Two Shades were now slowly circling each other, arms extended at their sides like wrestlers, while the others gathered around them, chanting something illegible from shore.
“Hell if I know,” said Elspeth. “I’ve poked around before, tried to find out. But they won’t talk to me. They’re the only Shades that won’t talk to me. They’re very chatty in Pride, and even the folks in Desire will talk for an hour or two, if you wave a hand in front of their face. But they’re so paranoid on Greed. They sprint away every time you approach. And then next thing you know they’re ambushing you with driftwood arrows. My theory is that it’s some sort of collective action problem, and they could all get out if they’d just hold some democratic forum, but I think they have more fun with their sticks and arrows—oh, watch out.” Elspeth tugged at the rudder strings. “They start pelting me with rocks whenever I get close.”
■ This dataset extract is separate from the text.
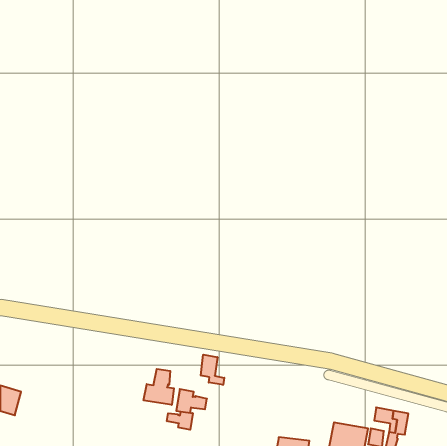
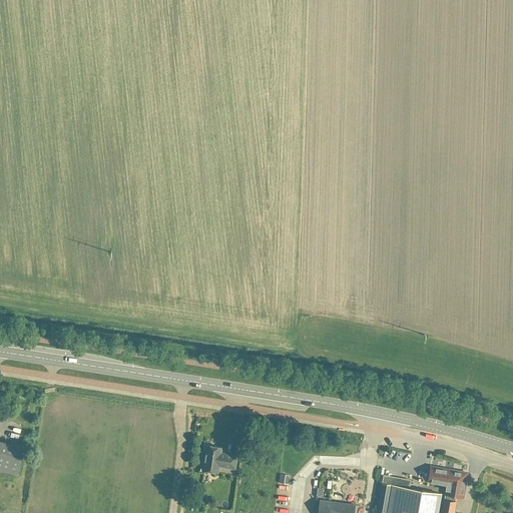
building: [201,355,224,385] -> none
building: [144,369,174,405] -> none
building: [167,412,193,430] -> none

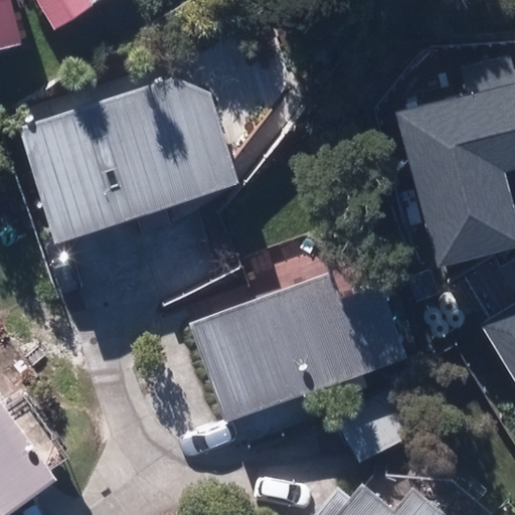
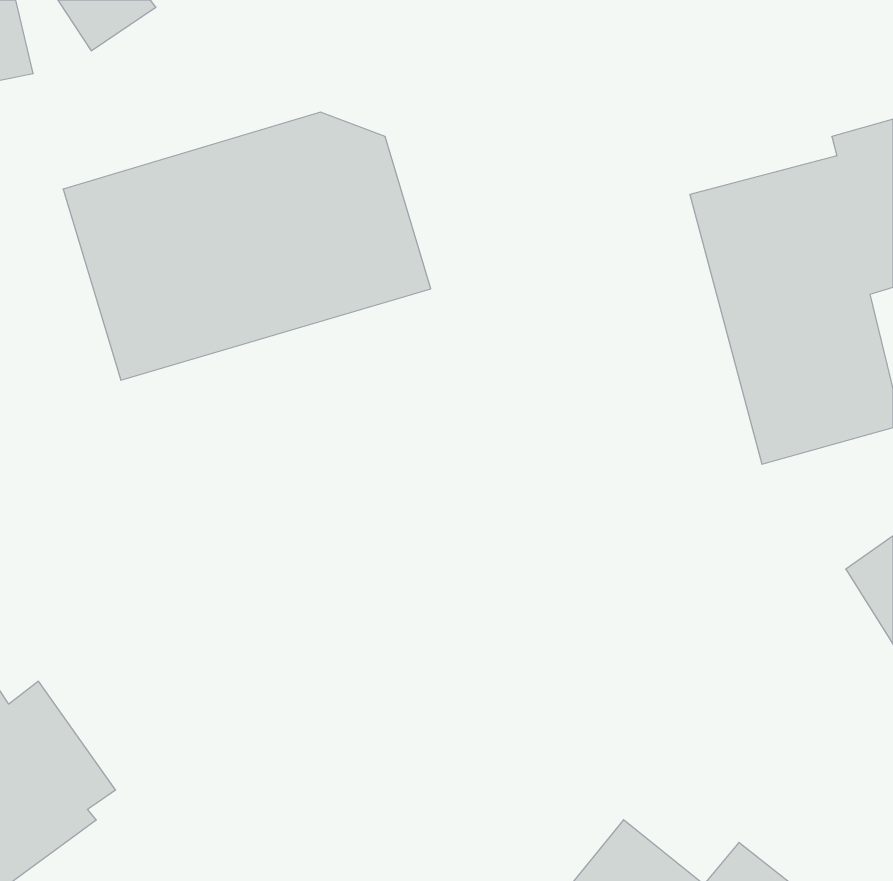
building: [194,279,408,422] -> none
They tugged away from the shore. Professor Carpeaux raised a hand toward them—plaintive, supplicating. Elspeth wiggled her fingers in return.
“Do you see a lot of people you know here?” Alice asked. She was trying to think of a subtle way to see if Elspeth had spotted Professor Grimes.
“Oh, yes. Far more magicians than you would expect, actually.”
“And do they get out pretty quick, in your experience?”
“Absolutely not.” Elspeth snorted. “Magicians are terrible at getting through Hell. They never think they did anything wrong, you see. They think they’re different. Everything’s justified if they were doing it for research. Only it’s never for the research, is it? It’s always about the ego, the bragging, the titles and bylines. A hierarchy of complete nonsense. And they can’t give it up. I think that’s why they muck about in the sand all those years. They could get up and walk away at any moment, but they won’t. They can’t give it up. And for what?” Elspeth gave a brittle laugh. “Little parlor tricks? Magick is so flimsy. Pointless. There’s no one in the real world who cares about what we do. And these people lived like its simplest secrets were matters of life and death. And they’ll go at each other’s throats—for what? A fucking piece of chalk?”
This last sentence came out sounding rather pointed. Alice tossed Peter a nervous glance. But Elspeth was not looking at them. She was glaring hard at the writhing bodies back on shore.
Peter said, “Beats me why you’d want to go back then.”
Elspeth frowned, eyes narrowing. “Now, what do you mean by that?”
“It just—it seems you’d be better off, well, reincarnating. I dunno. If you hate Cambridge so much.”
“I didn’t hate Cambridge.”
“The people, then.” Peter’s fingers worried at the frays of his sleeves. “The institution, at least. Why spend so long searching for a True Contradiction when you could just pass on? Given there’s nothing you want to go back to?”
“I mean, I still have a family.” Elspeth’s voice grew sharp. “I had parents. Have parents. I have siblings. I still have alife.”